Auf Gleis 2 fuhr an diesem Nachmittag gegen 16 Uhr der "Sammeltransport" ein, in den bereits in Hanau und Fulda viele Juden hatten einsteigen müssen. In Kassel - der nächsten Station - wurde der "Sammeltransport" mit dann mehr als 1.000 Menschen komplettiert. Für sie wie auch für die Sieben aus Bad Hersfeld sollte es ein Abschied vom Leben werden. Sie gelten seither als verschollen - ihr Todesort und die Zeit sind unbekannt. Minna Goldschmidt (57), Regina Goldschmidt, geborene Nordhäuser (57), Simon Goldschmidt (58), Feige Leicht, geborene Levin (52), Elfriede Levi (35), Emma Levi (67) und Recha Levi, geborene Nathan (64) kamen in einem "Sammeltransport" nach Majdanek, einem der bekanntesten Nazi-Vernichtungslager in Polen.

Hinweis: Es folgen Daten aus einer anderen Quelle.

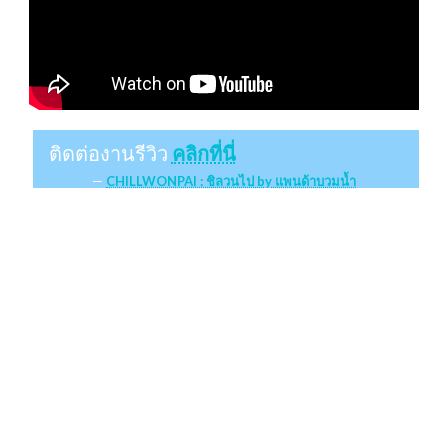
ติดต่องานรีวิว
คลิกที่นี่
CHILLWONPAI : ชิลวนไป by แพนด้าบวมน้ำ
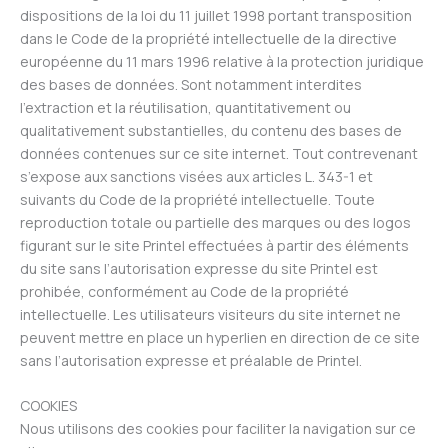
dispositions de la loi du 11 juillet 1998 portant transposition
dans le Code de la propriété intellectuelle de la directive
européenne du 11 mars 1996 relative à la protection juridique
des bases de données. Sont notamment interdites
l’extraction et la réutilisation, quantitativement ou
qualitativement substantielles, du contenu des bases de
données contenues sur ce site internet. Tout contrevenant
s’expose aux sanctions visées aux articles L. 343-1 et
suivants du Code de la propriété intellectuelle. Toute
reproduction totale ou partielle des marques ou des logos
figurant sur le site Printel effectuées à partir des éléments
du site sans l’autorisation expresse du site Printel est
prohibée, conformément au Code de la propriété
intellectuelle. Les utilisateurs visiteurs du site internet ne
peuvent mettre en place un hyperlien en direction de ce site
sans l’autorisation expresse et préalable de Printel.
COOKIES
Nous utilisons des cookies pour faciliter la navigation sur ce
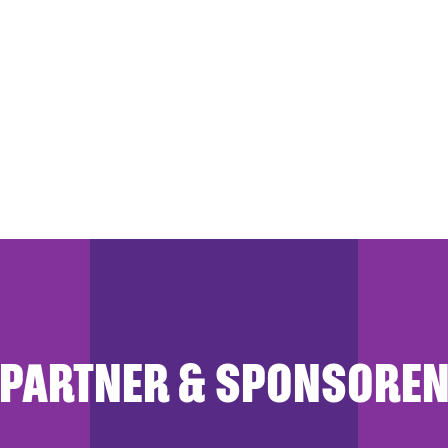
PARTNER & SPONSORE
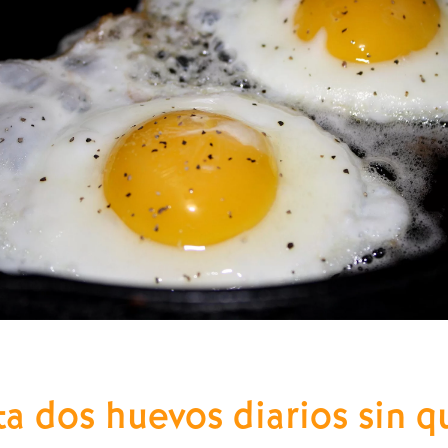
 dos huevos diarios sin qu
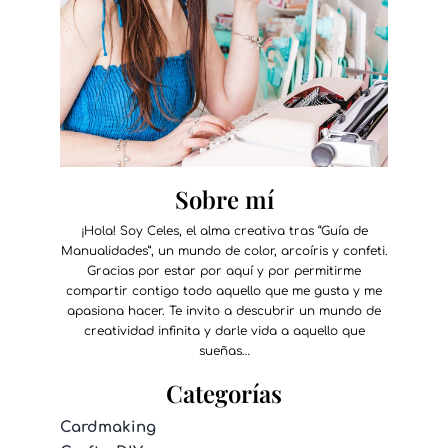
Sobre mí
¡Hola! Soy Celes, el alma creativa tras “Guía de
Manualidades”, un mundo de color, arcoíris y confeti.
Gracias por estar por aquí y por permitirme
compartir contigo todo aquello que me gusta y me
apasiona hacer. Te invito a descubrir un mundo de
creatividad infinita y darle vida a aquello que
sueñas…
Categorías
Cardmaking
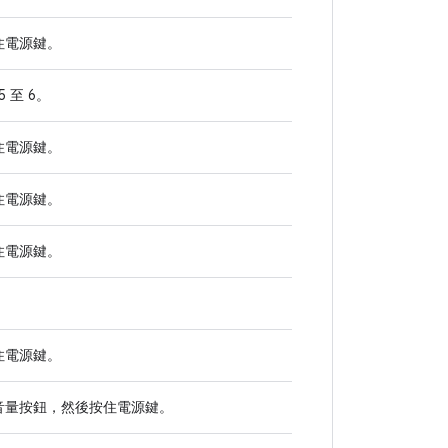
住
電源
鍵。
5 至 6。
住
電源
鍵。
住
電源
鍵。
住
電源
鍵。
住
電源
鍵。
音量
按鈕，然後按住
電源
鍵。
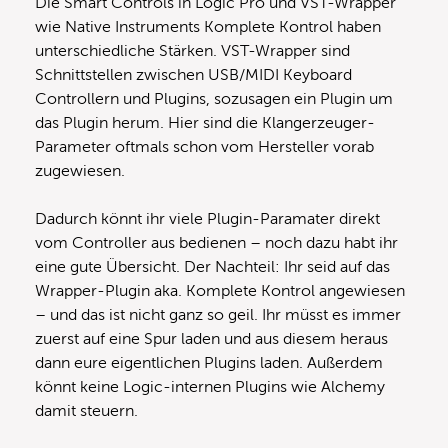
Die Smart Controls in Logic Pro und VST-Wrapper
wie Native Instruments Komplete Kontrol haben
unterschiedliche Stärken. VST-Wrapper sind
Schnittstellen zwischen USB/MIDI Keyboard
Controllern und Plugins, sozusagen ein Plugin um
das Plugin herum. Hier sind die Klangerzeuger-
Parameter oftmals schon vom Hersteller vorab
zugewiesen.
Dadurch könnt ihr viele Plugin-Paramater direkt
vom Controller aus bedienen – noch dazu habt ihr
eine gute Übersicht. Der Nachteil: Ihr seid auf das
Wrapper-Plugin aka. Komplete Kontrol angewiesen
– und das ist nicht ganz so geil. Ihr müsst es immer
zuerst auf eine Spur laden und aus diesem heraus
dann eure eigentlichen Plugins laden. Außerdem
könnt keine Logic-internen Plugins wie Alchemy
damit steuern.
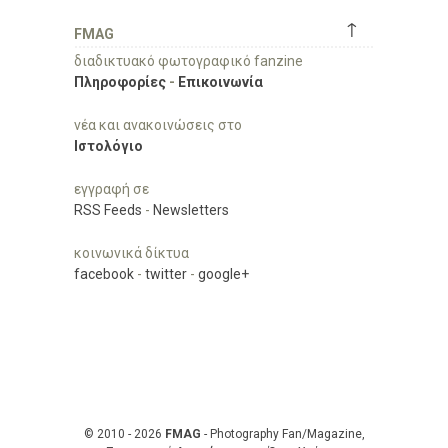
↑
FMAG
διαδικτυακό φωτογραφικό fanzine
Πληροφορίες
-
Επικοινωνία
νέα και ανακοινώσεις στο
Ιστολόγιο
εγγραφή σε
RSS Feeds
-
Newsletters
κοινωνικά δίκτυα
facebook
-
twitter
-
google+
© 2010 - 2026
FMAG
- Photography Fan/Magazine,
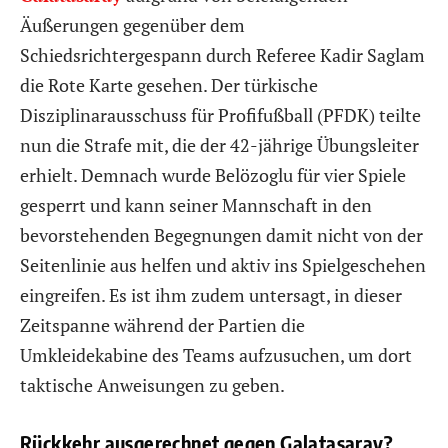
Äußerungen gegenüber dem
Schiedsrichtergespann durch Referee Kadir Saglam
die Rote Karte gesehen. Der türkische
Disziplinarausschuss für Profifußball (PFDK) teilte
nun die Strafe mit, die der 42-jährige Übungsleiter
erhielt. Demnach wurde Belözoglu für vier Spiele
gesperrt und kann seiner Mannschaft in den
bevorstehenden Begegnungen damit nicht von der
Seitenlinie aus helfen und aktiv ins Spielgeschehen
eingreifen. Es ist ihm zudem untersagt, in dieser
Zeitspanne während der Partien die
Umkleidekabine des Teams aufzusuchen, um dort
taktische Anweisungen zu geben.
Rückkehr ausgerechnet gegen Galatasaray?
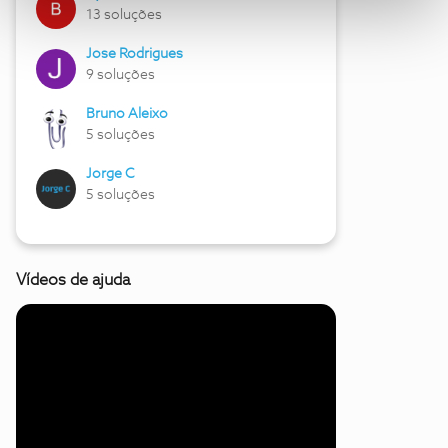
13 soluções
Jose Rodrigues
9 soluções
Bruno Aleixo
5 soluções
Jorge C
5 soluções
Vídeos de ajuda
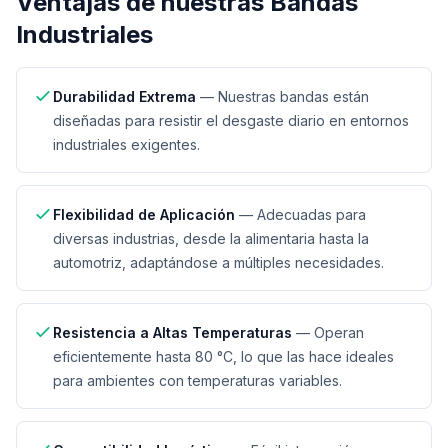
Ventajas de nuestras
Bandas
Industriales
Durabilidad Extrema
—
Nuestras bandas están
diseñadas para resistir el desgaste diario en entornos
industriales exigentes.
Flexibilidad de Aplicación
—
Adecuadas para
diversas industrias, desde la alimentaria hasta la
automotriz, adaptándose a múltiples necesidades.
Resistencia a Altas Temperaturas
—
Operan
eficientemente hasta 80 °C, lo que las hace ideales
para ambientes con temperaturas variables.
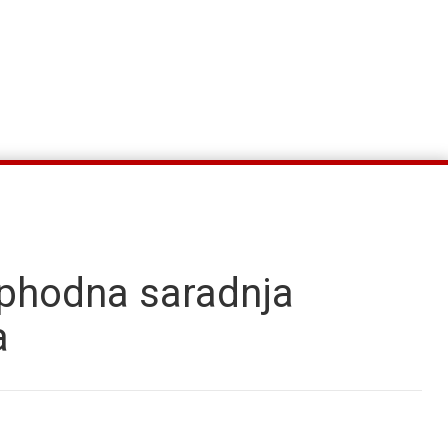
phodna saradnja
a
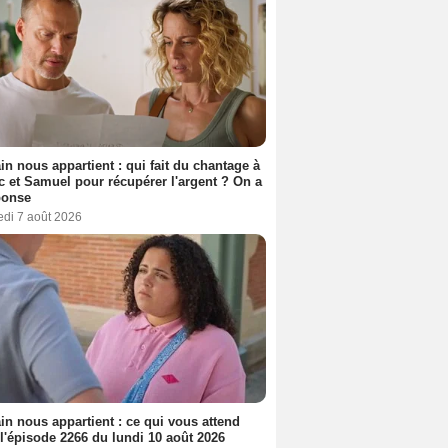
n nous appartient : qui fait du chantage à
c et Samuel pour récupérer l'argent ? On a
ponse
edi 7 août 2026
n nous appartient : ce qui vous attend
l'épisode 2266 du lundi 10 août 2026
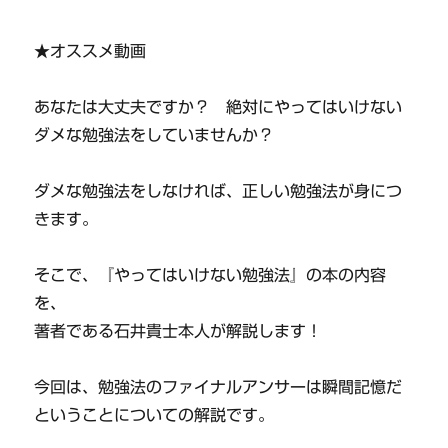
★オススメ動画
あなたは大丈夫ですか？ 絶対にやってはいけない
ダメな勉強法をしていませんか？
ダメな勉強法をしなければ、正しい勉強法が身につ
きます。
そこで、『やってはいけない勉強法』の本の内容
を、
著者である石井貴士本人が解説します！
今回は、勉強法のファイナルアンサーは瞬間記憶だ
ということについての解説です。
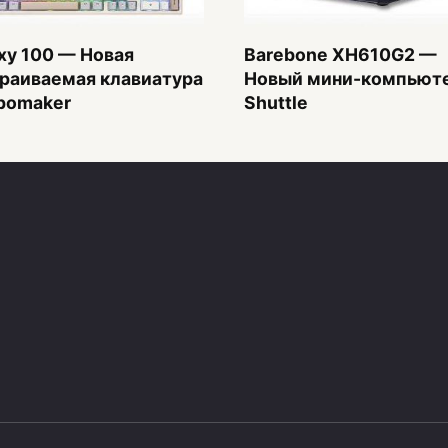
xy 100 — Новая
Barebone XH610G2 —
раиваемая клавиатура
Новый мини-компьюте
pomaker
Shuttle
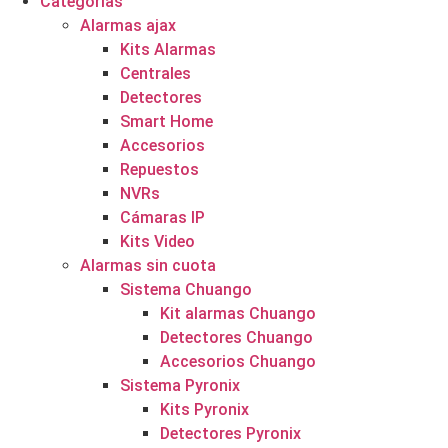
Categorías
Alarmas ajax
Kits Alarmas
Centrales
Detectores
Smart Home
Accesorios
Repuestos
NVRs
Cámaras IP
Kits Video
Alarmas sin cuota
Sistema Chuango
Kit alarmas Chuango
Detectores Chuango
Accesorios Chuango
Sistema Pyronix
Kits Pyronix
Detectores Pyronix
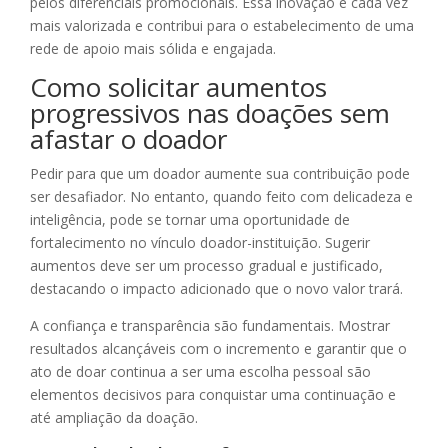
pelos diferenciais promocionais. Essa inovação é cada vez
mais valorizada e contribui para o estabelecimento de uma
rede de apoio mais sólida e engajada.
Como solicitar aumentos
progressivos nas doações sem
afastar o doador
Pedir para que um doador aumente sua contribuição pode
ser desafiador. No entanto, quando feito com delicadeza e
inteligência, pode se tornar uma oportunidade de
fortalecimento no vínculo doador-instituição. Sugerir
aumentos deve ser um processo gradual e justificado,
destacando o impacto adicionado que o novo valor trará.
A confiança e transparência são fundamentais. Mostrar
resultados alcançáveis com o incremento e garantir que o
ato de doar continua a ser uma escolha pessoal são
elementos decisivos para conquistar uma continuação e
até ampliação da doação.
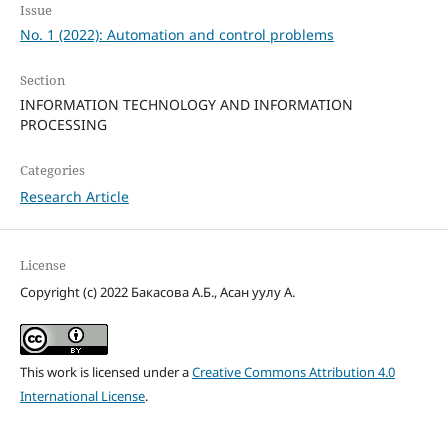
Issue
No. 1 (2022): Automation and control problems
Section
INFORMATION TECHNOLOGY AND INFORMATION
PROCESSING
Categories
Research Article
License
Copyright (c) 2022 Бакасова А.Б., Асан уулу А.
This work is licensed under a
Creative Commons Attribution 4.0
International License
.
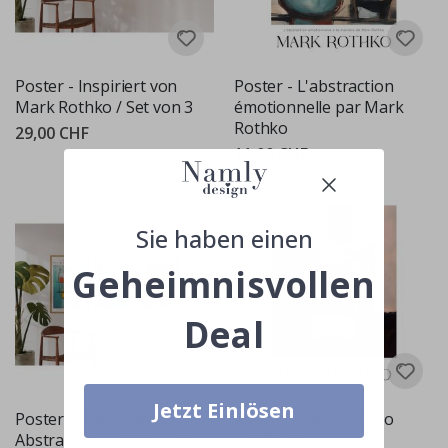
Poster - Inspiriert von
Poster - L'abstraction
Mark Rothko / Set von 3
émotionnelle par Mark
Rothko
29,00 CHF
11,00 CHF
Sie haben einen
Geheimnisvollen
Deal
Jetzt Einlösen
Poster - Mark Rothko
Poster - Mark Rothko
Abstract Collection / Set
Abstrakt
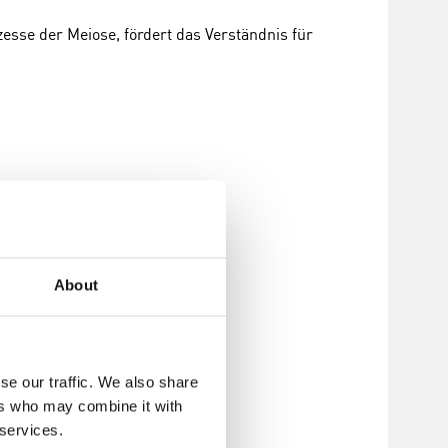
zesse der Meiose, fördert das Verständnis für
nzufügen
About
se our traffic. We also share
ers who may combine it with
 services.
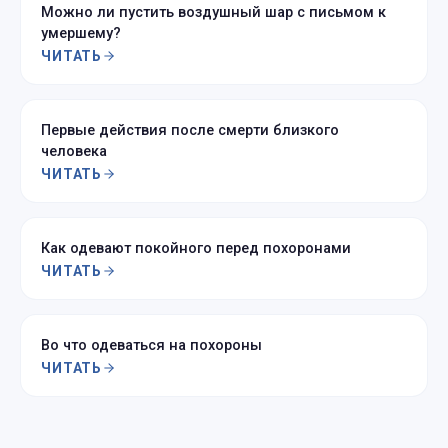
Можно ли пустить воздушный шар с письмом к
умершему?
ЧИТАТЬ
Первые действия после смерти близкого
человека
ЧИТАТЬ
Как одевают покойного перед похоронами
ЧИТАТЬ
Во что одеваться на похороны
ЧИТАТЬ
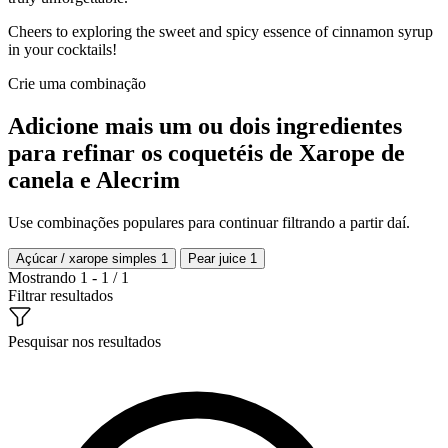
Cheers to exploring the sweet and spicy essence of cinnamon syrup
in your cocktails!
Crie uma combinação
Adicione mais um ou dois ingredientes
para refinar os coquetéis de Xarope de
canela e Alecrim
Use combinações populares para continuar filtrando a partir daí.
Açúcar / xarope simples
1
Pear juice
1
Mostrando 1 - 1 / 1
Filtrar resultados
Pesquisar nos resultados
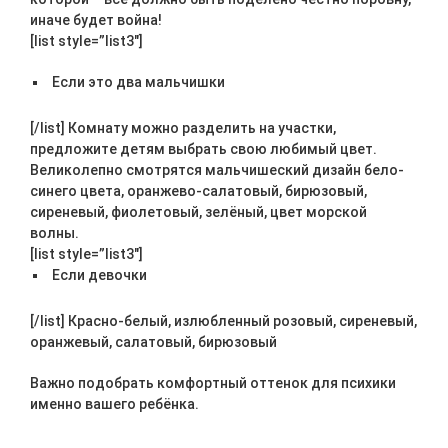
иначе будет война!
[list style=”list3″]
Если это два мальчишки
[/list] Комнату можно разделить на участки,
предложите детям выбрать свою любимый цвет.
Великолепно смотрятся мальчишеский дизайн бело-
синего цвета, оранжево-салатовый, бирюзовый,
сиреневый, фиолетовый, зелёный, цвет морской
волны.
[list style=”list3″]
Если девочки
[/list] Красно-белый, излюбленный розовый, сиреневый,
оранжевый, салатовый, бирюзовый
Важно подобрать комфортный оттенок для психики
именно вашего ребёнка.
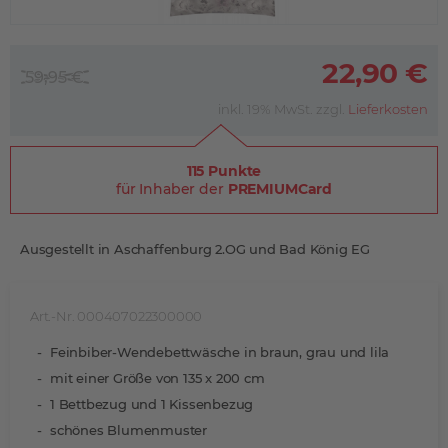
22,90 €
59,95 €
inkl. 19% MwSt. zzgl.
Lieferkosten
115 Punkte
für Inhaber der
PREMIUMCard
Ausgestellt in Aschaffenburg 2.OG und Bad König EG
Art.-Nr. 000407022300000
Feinbiber-Wendebettwäsche in braun, grau und lila
mit einer Größe von 135 x 200 cm
1 Bettbezug und 1 Kissenbezug
schönes Blumenmuster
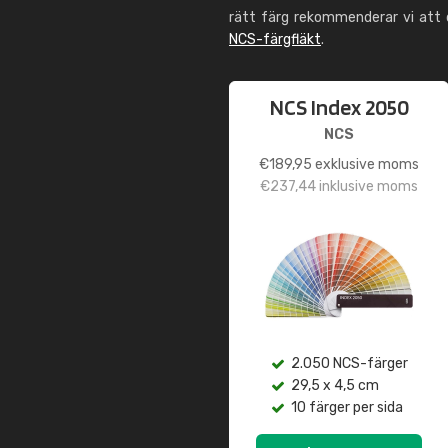
rätt färg rekommenderar vi att
NCS-färgfläkt
.
NCS Index 2050
NCS
€
189,95
exklusive moms
€
237,44
inklusive moms
2.050 NCS-färger
29,5 x 4,5 cm
10 färger per sida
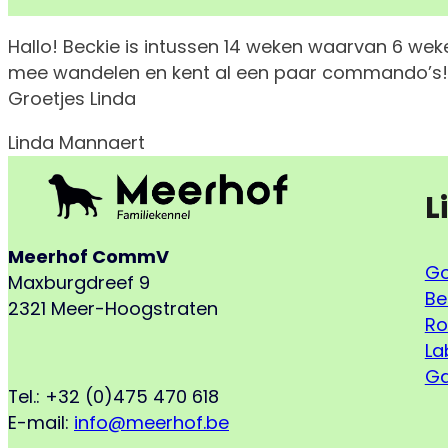
Hallo! Beckie is intussen 14 weken waarvan 6 weken
mee wandelen en kent al een paar commando’s! O
Groetjes Linda
Linda Mannaert
L
Meerhof CommV
Go
Maxburgdreef 9
Be
2321 Meer-Hoogstraten
Ro
La
Ga
Tel.: +32 (0)475 470 618
E-mail:
info@meerhof.be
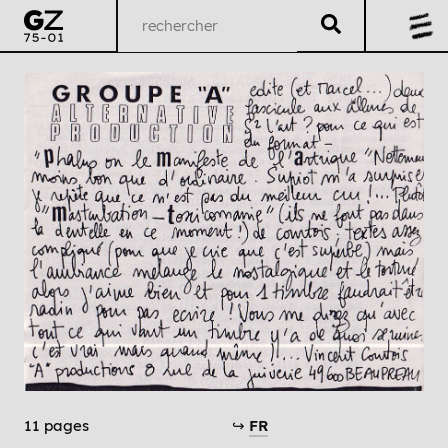
11 pages
↪
FR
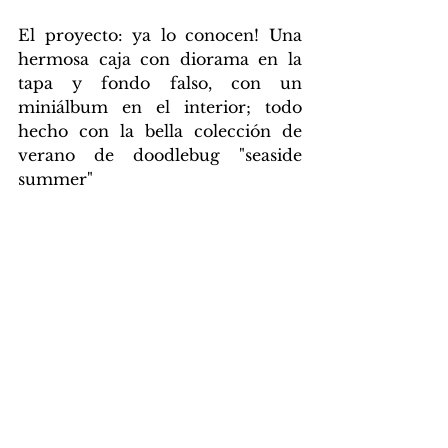
El proyecto: ya lo conocen! Una 
hermosa caja con diorama en la 
tapa y fondo falso, con un 
miniálbum en el interior; todo 
hecho con la bella colección de 
verano de doodlebug "seaside 
summer" 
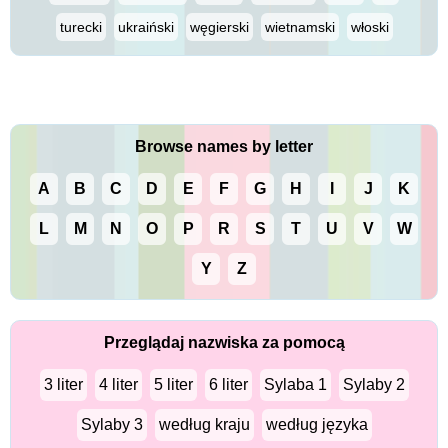
turecki
ukraiński
węgierski
wietnamski
włoski
Browse names by letter
A
B
C
D
E
F
G
H
I
J
K
L
M
N
O
P
R
S
T
U
V
W
Y
Z
Przeglądaj nazwiska za pomocą
3 liter
4 liter
5 liter
6 liter
Sylaba 1
Sylaby 2
Sylaby 3
według kraju
według języka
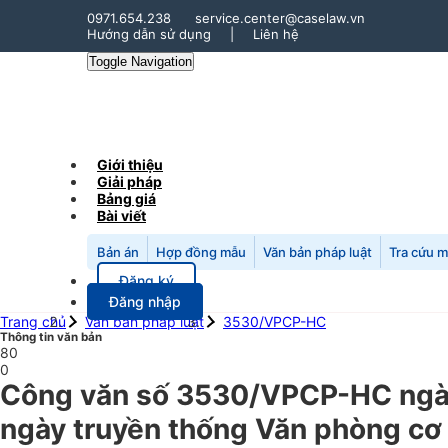
0971.654.238
service.center@caselaw.vn
Hướng dẫn sử dụng
|
Liên hệ
Toggle Navigation
Giới thiệu
Giải pháp
Bảng giá
Bài viết
Bản án
Hợp đồng mẫu
Văn bản pháp luật
Tra cứu 
Đăng ký
Đăng nhập
Trang chủ
Văn bản pháp luật
3530/VPCP-HC
Thông tin văn bản
80
0
Công văn số 3530/VPCP-HC ngày
ngày truyền thống Văn phòng cơ 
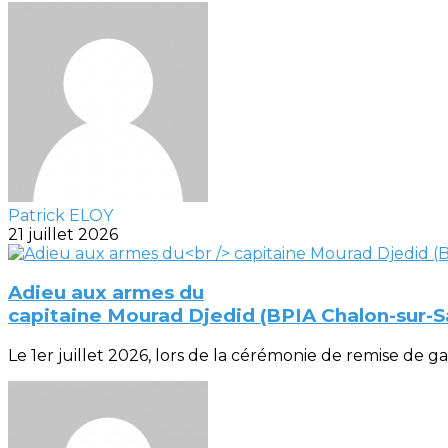
Patrick ELOY
21 juillet 2026
Adieu aux armes du
capitaine Mourad Djedid (BPIA Chalon-sur-
Le 1er juillet 2026, lors de la cérémonie de remise de gal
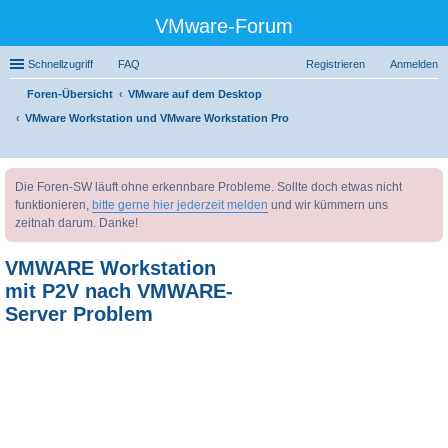
VMware-Forum
Schnellzugriff
FAQ
Registrieren
Anmelden
Foren-Übersicht
VMware auf dem Desktop
VMware Workstation und VMware Workstation Pro
uc
Die Foren-SW läuft ohne erkennbare Probleme. Sollte doch etwas nicht
he
funktionieren,
bitte gerne hier jederzeit melden
und wir kümmern uns
zeitnah darum. Danke!
VMWARE Workstation
mit P2V nach VMWARE-
Server Problem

"Hersfeld ist judenfrei" so berichtete dann mit Unterschrift, Stempel und Datum vom 30. Mai 1942 der damalige Stadtinspektor Friedrich Taubert pflichtbewusst in einer Liste an den Landrat. Gefunden hat diese Dokumente der seit Jahren engagierte Hersfelder Heimatforscher Otto Abbes. Einige Dokumente im Zusammenhang mit der Judendeportation wurden am gestrigen Donnerstag bei der Gedenkfeier auf dem Hersfelder Bahnhof gezeigt.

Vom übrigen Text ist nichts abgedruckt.